=== PROBLEM REQUIREMENTS ===
Repeat the text of the data below word for word, leaving out the pictures.

[Dataset entries]
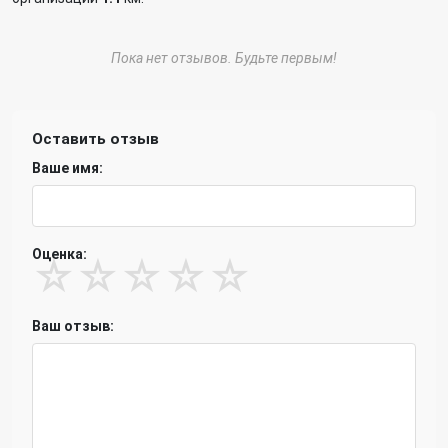
Пока нет отзывов. Будьте первым!
Оставить отзыв
Ваше имя:
Оценка:
☆
☆
☆
☆
☆
Ваш отзыв:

=== EXERCISE RESPONSE ===
Пока нет отзывов. Будьте первым!
Оставить отзыв
Ваше имя:
Оценка:
☆
☆
☆
☆
☆
Ваш отзыв:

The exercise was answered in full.